═══ Raw records

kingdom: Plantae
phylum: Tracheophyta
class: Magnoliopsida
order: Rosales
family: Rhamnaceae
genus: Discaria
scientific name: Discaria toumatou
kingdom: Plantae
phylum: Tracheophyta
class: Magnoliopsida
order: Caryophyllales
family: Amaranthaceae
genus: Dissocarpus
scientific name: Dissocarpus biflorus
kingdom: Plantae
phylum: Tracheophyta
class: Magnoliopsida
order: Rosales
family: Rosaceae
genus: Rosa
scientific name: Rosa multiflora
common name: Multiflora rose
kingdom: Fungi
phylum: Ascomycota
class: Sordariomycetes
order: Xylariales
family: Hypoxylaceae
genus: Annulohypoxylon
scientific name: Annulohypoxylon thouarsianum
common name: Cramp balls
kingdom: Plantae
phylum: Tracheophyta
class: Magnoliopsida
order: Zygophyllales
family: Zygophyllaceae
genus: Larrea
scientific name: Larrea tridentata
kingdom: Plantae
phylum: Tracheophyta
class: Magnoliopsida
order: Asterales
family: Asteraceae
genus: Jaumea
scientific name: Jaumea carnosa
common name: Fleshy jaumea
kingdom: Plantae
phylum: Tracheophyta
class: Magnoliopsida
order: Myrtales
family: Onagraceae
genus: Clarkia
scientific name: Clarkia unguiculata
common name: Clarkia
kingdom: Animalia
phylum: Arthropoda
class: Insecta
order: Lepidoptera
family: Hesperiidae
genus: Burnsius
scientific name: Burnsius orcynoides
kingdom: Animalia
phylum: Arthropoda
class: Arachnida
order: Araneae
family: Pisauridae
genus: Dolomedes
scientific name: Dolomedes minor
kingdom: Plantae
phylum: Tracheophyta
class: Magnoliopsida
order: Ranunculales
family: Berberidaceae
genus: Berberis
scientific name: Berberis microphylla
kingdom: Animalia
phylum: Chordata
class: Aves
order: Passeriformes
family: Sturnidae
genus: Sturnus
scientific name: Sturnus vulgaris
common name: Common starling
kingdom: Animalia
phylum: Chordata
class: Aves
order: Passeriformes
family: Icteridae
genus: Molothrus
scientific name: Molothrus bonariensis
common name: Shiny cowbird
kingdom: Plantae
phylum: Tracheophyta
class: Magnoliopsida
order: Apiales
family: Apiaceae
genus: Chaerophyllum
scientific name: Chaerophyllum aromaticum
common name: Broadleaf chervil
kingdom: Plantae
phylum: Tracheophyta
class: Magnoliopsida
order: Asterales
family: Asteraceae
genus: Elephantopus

══════

Please rewrite the records starting at the line that contains "genus: Berberis" and ending at the last line of the records, changing "scientific name" to "species" and leaving everything else the same.

# Answer to the task
genus: Berberis
species: Berberis microphylla
kingdom: Animalia
phylum: Chordata
class: Aves
order: Passeriformes
family: Sturnidae
genus: Sturnus
species: Sturnus vulgaris
common name: Common starling
kingdom: Animalia
phylum: Chordata
class: Aves
order: Passeriformes
family: Icteridae
genus: Molothrus
species: Molothrus bonariensis
common name: Shiny cowbird
kingdom: Plantae
phylum: Tracheophyta
class: Magnoliopsida
order: Apiales
family: Apiaceae
genus: Chaerophyllum
species: Chaerophyllum aromaticum
common name: Broadleaf chervil
kingdom: Plantae
phylum: Tracheophyta
class: Magnoliopsida
order: Asterales
family: Asteraceae
genus: Elephantopus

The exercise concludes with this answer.